All media face big challenges, and Fellet says: “I would rather be me than [chief executives] Kevin Kenrick at TVNZ or Michael Anderson at MediaWorks.” I asked him whether Sky had moved quickly enough from the traditiona­l model of linear channels broadcast by satellite, to the new focus on internet streaming through websites.

“Subscriber­s are migrating to an on-demand world, but if we shut down Sky traditiona­l today and went on-demand we’d go bankrupt,” he says.

“We have been moving that way with HBO programmin­g [on the Neon service] and the developmen­t of Fan Pass.

“I don’t know what more we can be doing. A large percentage of our subscriber­s are very happy — so they are not going anywhere.

“Our box is still perfect for the traditiona­l nuclear family.”

The foundation of Sky’s business model is the satellite service with its dominance of sports rights.

Under this structure, users need to pay for the basic package to get sports.
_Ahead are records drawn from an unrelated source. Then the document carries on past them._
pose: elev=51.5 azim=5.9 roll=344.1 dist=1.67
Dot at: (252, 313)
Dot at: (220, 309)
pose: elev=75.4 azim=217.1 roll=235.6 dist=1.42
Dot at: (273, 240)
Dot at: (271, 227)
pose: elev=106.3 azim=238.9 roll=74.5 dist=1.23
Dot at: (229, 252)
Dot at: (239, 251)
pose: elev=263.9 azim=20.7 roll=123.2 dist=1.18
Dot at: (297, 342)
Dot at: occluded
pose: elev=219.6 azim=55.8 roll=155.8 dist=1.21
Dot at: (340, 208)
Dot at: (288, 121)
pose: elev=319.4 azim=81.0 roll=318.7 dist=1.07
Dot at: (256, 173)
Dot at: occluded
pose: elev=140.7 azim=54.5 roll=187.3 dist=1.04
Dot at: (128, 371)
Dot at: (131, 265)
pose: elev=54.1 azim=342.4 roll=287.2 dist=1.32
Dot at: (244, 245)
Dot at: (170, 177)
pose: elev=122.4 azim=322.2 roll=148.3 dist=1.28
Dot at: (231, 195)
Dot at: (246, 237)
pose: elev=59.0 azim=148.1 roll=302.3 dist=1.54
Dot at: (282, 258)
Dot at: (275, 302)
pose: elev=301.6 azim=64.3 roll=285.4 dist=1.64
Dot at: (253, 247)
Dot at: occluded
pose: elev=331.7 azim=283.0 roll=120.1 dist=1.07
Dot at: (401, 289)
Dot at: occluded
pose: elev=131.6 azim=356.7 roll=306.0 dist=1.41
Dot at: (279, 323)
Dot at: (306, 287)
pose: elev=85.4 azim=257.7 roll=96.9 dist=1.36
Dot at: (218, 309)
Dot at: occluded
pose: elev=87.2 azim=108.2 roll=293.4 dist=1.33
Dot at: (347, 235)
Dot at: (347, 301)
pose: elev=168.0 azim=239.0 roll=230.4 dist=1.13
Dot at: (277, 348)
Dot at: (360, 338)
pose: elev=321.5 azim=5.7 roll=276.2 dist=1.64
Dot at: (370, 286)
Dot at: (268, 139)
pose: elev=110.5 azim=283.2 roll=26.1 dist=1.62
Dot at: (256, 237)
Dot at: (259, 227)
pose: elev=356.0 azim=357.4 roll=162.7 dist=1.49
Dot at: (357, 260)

Or they can use the Fan Pass offering.

With growing competitio­n, Sky’s market share is bound to diminish, says Fellet.

“Netflix and Amazon are challengin­g, but they don’t make any money in NZ,” he says.

“Our model is just a straight pay TV play — which is difficult, but we still have a lion’s share of the revenue for the TV market,” Fellet says.

Doesn’t the future for Sky mean unbundling, given the fact that people don’t want to pay for basic channels they don’t watch?

Sky says Foxtel in Australia has done that, using lower cost “skinny” packages of 15 basic channels. But that has not worked, he says.

Sky faces a conundrum, in my view. It needs to make a big shift to the internet, while at the same time maintainin­g dividends for its investors.

Fellet says institutio­nal investors recognise the need to invest in change, but smaller investors are not so understand­ing.